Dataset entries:
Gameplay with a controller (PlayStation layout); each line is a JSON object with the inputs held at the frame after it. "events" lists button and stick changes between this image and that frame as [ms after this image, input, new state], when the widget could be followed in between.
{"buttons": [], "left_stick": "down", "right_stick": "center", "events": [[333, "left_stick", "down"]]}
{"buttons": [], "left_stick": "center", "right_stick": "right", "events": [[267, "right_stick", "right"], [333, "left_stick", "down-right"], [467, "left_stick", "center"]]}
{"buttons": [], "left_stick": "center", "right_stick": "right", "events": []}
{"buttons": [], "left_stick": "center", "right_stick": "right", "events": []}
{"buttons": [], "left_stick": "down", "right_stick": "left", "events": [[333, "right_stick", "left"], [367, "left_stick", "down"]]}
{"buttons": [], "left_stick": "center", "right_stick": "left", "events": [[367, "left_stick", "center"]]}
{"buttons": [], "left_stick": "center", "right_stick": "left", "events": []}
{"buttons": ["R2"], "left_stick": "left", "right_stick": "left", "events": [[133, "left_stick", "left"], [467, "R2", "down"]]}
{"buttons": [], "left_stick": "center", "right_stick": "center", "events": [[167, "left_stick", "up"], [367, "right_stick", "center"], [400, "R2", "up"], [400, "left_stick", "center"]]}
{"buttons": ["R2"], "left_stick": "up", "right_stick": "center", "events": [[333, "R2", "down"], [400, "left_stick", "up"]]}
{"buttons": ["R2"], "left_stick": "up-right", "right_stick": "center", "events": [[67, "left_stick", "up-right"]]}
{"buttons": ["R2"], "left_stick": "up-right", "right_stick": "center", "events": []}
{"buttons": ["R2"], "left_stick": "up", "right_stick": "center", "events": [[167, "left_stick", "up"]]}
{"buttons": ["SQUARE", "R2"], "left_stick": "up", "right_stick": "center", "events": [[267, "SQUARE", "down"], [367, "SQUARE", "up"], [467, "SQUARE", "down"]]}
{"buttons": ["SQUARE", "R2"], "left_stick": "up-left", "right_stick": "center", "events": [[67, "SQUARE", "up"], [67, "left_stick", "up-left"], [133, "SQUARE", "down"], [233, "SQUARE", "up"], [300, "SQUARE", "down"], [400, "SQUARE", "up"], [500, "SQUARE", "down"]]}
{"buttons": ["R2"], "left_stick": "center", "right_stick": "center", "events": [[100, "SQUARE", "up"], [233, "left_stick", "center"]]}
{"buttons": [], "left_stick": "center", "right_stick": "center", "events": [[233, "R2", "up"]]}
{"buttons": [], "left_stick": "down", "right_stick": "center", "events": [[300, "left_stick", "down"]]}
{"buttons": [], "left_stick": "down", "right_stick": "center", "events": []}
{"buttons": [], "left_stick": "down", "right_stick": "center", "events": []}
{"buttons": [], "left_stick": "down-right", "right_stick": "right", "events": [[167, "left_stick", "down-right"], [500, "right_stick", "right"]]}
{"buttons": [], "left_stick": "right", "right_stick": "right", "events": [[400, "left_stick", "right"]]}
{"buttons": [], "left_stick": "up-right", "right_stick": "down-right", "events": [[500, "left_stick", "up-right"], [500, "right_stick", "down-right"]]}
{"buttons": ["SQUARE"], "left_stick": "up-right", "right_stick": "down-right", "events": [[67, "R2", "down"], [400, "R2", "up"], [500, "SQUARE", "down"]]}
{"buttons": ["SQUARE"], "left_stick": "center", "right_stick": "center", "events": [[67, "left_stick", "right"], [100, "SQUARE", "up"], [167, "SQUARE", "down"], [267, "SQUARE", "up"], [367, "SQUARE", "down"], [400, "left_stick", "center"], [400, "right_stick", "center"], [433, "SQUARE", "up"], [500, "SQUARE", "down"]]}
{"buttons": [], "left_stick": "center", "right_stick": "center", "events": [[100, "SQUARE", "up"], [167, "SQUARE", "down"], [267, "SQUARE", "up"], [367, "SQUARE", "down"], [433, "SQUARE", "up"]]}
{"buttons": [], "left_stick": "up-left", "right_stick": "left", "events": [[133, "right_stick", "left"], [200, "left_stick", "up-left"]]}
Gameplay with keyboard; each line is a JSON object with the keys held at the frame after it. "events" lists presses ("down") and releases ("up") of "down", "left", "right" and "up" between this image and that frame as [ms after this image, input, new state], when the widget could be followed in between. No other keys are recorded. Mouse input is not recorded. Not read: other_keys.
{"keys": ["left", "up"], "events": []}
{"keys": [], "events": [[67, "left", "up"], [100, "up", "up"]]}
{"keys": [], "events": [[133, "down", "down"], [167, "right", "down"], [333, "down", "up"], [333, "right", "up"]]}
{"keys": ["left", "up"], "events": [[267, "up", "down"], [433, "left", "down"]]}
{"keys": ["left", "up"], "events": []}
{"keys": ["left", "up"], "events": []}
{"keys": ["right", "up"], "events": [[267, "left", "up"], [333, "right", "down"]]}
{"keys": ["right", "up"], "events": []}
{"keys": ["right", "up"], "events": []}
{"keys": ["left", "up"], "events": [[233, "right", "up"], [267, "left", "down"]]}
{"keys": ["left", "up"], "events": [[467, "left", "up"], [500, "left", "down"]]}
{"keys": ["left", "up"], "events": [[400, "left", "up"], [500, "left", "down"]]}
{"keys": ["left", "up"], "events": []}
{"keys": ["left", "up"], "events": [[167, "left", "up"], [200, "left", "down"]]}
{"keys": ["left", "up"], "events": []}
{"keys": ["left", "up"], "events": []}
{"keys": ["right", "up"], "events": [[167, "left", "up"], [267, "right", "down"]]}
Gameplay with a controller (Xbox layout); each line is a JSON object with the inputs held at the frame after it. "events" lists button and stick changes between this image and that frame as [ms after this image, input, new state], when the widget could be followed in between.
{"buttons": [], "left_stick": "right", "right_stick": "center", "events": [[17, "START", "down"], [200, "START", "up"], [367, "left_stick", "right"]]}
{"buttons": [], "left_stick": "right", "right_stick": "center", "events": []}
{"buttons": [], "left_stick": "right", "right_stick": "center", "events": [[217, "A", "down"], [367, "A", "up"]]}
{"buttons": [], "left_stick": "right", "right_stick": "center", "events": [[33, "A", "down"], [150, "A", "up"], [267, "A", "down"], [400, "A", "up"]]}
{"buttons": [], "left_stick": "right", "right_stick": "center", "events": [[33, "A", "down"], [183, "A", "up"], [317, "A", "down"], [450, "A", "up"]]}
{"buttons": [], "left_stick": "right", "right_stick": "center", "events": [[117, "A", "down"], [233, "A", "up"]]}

## EXERCISE GOAL:
Return every record above. Copy each one exactly.

## SOLUTION TO THE PROBLEM:
Gameplay with a controller (PlayStation layout); each line is a JSON object with the inputs held at the frame after it. "events" lists button and stick changes between this image and that frame as [ms after this image, input, new state], when the widget could be followed in between.
{"buttons": [], "left_stick": "down", "right_stick": "center", "events": [[333, "left_stick", "down"]]}
{"buttons": [], "left_stick": "center", "right_stick": "right", "events": [[267, "right_stick", "right"], [333, "left_stick", "down-right"], [467, "left_stick", "center"]]}
{"buttons": [], "left_stick": "center", "right_stick": "right", "events": []}
{"buttons": [], "left_stick": "center", "right_stick": "right", "events": []}
{"buttons": [], "left_stick": "down", "right_stick": "left", "events": [[333, "right_stick", "left"], [367, "left_stick", "down"]]}
{"buttons": [], "left_stick": "center", "right_stick": "left", "events": [[367, "left_stick", "center"]]}
{"buttons": [], "left_stick": "center", "right_stick": "left", "events": []}
{"buttons": ["R2"], "left_stick": "left", "right_stick": "left", "events": [[133, "left_stick", "left"], [467, "R2", "down"]]}
{"buttons": [], "left_stick": "center", "right_stick": "center", "events": [[167, "left_stick", "up"], [367, "right_stick", "center"], [400, "R2", "up"], [400, "left_stick", "center"]]}
{"buttons": ["R2"], "left_stick": "up", "right_stick": "center", "events": [[333, "R2", "down"], [400, "left_stick", "up"]]}
{"buttons": ["R2"], "left_stick": "up-right", "right_stick": "center", "events": [[67, "left_stick", "up-right"]]}
{"buttons": ["R2"], "left_stick": "up-right", "right_stick": "center", "events": []}
{"buttons": ["R2"], "left_stick": "up", "right_stick": "center", "events": [[167, "left_stick", "up"]]}
{"buttons": ["SQUARE", "R2"], "left_stick": "up", "right_stick": "center", "events": [[267, "SQUARE", "down"], [367, "SQUARE", "up"], [467, "SQUARE", "down"]]}
{"buttons": ["SQUARE", "R2"], "left_stick": "up-left", "right_stick": "center", "events": [[67, "SQUARE", "up"], [67, "left_stick", "up-left"], [133, "SQUARE", "down"], [233, "SQUARE", "up"], [300, "SQUARE", "down"], [400, "SQUARE", "up"], [500, "SQUARE", "down"]]}
{"buttons": ["R2"], "left_stick": "center", "right_stick": "center", "events": [[100, "SQUARE", "up"], [233, "left_stick", "center"]]}
{"buttons": [], "left_stick": "center", "right_stick": "center", "events": [[233, "R2", "up"]]}
{"buttons": [], "left_stick": "down", "right_stick": "center", "events": [[300, "left_stick", "down"]]}
{"buttons": [], "left_stick": "down", "right_stick": "center", "events": []}
{"buttons": [], "left_stick": "down", "right_stick": "center", "events": []}
{"buttons": [], "left_stick": "down-right", "right_stick": "right", "events": [[167, "left_stick", "down-right"], [500, "right_stick", "right"]]}
{"buttons": [], "left_stick": "right", "right_stick": "right", "events": [[400, "left_stick", "right"]]}
{"buttons": [], "left_stick": "up-right", "right_stick": "down-right", "events": [[500, "left_stick", "up-right"], [500, "right_stick", "down-right"]]}
{"buttons": ["SQUARE"], "left_stick": "up-right", "right_stick": "down-right", "events": [[67, "R2", "down"], [400, "R2", "up"], [500, "SQUARE", "down"]]}
{"buttons": ["SQUARE"], "left_stick": "center", "right_stick": "center", "events": [[67, "left_stick", "right"], [100, "SQUARE", "up"], [167, "SQUARE", "down"], [267, "SQUARE", "up"], [367, "SQUARE", "down"], [400, "left_stick", "center"], [400, "right_stick", "center"], [433, "SQUARE", "up"], [500, "SQUARE", "down"]]}
{"buttons": [], "left_stick": "center", "right_stick": "center", "events": [[100, "SQUARE", "up"], [167, "SQUARE", "down"], [267, "SQUARE", "up"], [367, "SQUARE", "down"], [433, "SQUARE", "up"]]}
{"buttons": [], "left_stick": "up-left", "right_stick": "left", "events": [[133, "right_stick", "left"], [200, "left_stick", "up-left"]]}
Gameplay with keyboard; each line is a JSON object with the keys held at the frame after it. "events" lists presses ("down") and releases ("up") of "down", "left", "right" and "up" between this image and that frame as [ms after this image, input, new state], when the widget could be followed in between. No other keys are recorded. Mouse input is not recorded. Not read: other_keys.
{"keys": ["left", "up"], "events": []}
{"keys": [], "events": [[67, "left", "up"], [100, "up", "up"]]}
{"keys": [], "events": [[133, "down", "down"], [167, "right", "down"], [333, "down", "up"], [333, "right", "up"]]}
{"keys": ["left", "up"], "events": [[267, "up", "down"], [433, "left", "down"]]}
{"keys": ["left", "up"], "events": []}
{"keys": ["left", "up"], "events": []}
{"keys": ["right", "up"], "events": [[267, "left", "up"], [333, "right", "down"]]}
{"keys": ["right", "up"], "events": []}
{"keys": ["right", "up"], "events": []}
{"keys": ["left", "up"], "events": [[233, "right", "up"], [267, "left", "down"]]}
{"keys": ["left", "up"], "events": [[467, "left", "up"], [500, "left", "down"]]}
{"keys": ["left", "up"], "events": [[400, "left", "up"], [500, "left", "down"]]}
{"keys": ["left", "up"], "events": []}
{"keys": ["left", "up"], "events": [[167, "left", "up"], [200, "left", "down"]]}
{"keys": ["left", "up"], "events": []}
{"keys": ["left", "up"], "events": []}
{"keys": ["right", "up"], "events": [[167, "left", "up"], [267, "right", "down"]]}
Gameplay with a controller (Xbox layout); each line is a JSON object with the inputs held at the frame after it. "events" lists button and stick changes between this image and that frame as [ms after this image, input, new state], when the widget could be followed in between.
{"buttons": [], "left_stick": "right", "right_stick": "center", "events": [[17, "START", "down"], [200, "START", "up"], [367, "left_stick", "right"]]}
{"buttons": [], "left_stick": "right", "right_stick": "center", "events": []}
{"buttons": [], "left_stick": "right", "right_stick": "center", "events": [[217, "A", "down"], [367, "A", "up"]]}
{"buttons": [], "left_stick": "right", "right_stick": "center", "events": [[33, "A", "down"], [150, "A", "up"], [267, "A", "down"], [400, "A", "up"]]}
{"buttons": [], "left_stick": "right", "right_stick": "center", "events": [[33, "A", "down"], [183, "A", "up"], [317, "A", "down"], [450, "A", "up"]]}
{"buttons": [], "left_stick": "right", "right_stick": "center", "events": [[117, "A", "down"], [233, "A", "up"]]}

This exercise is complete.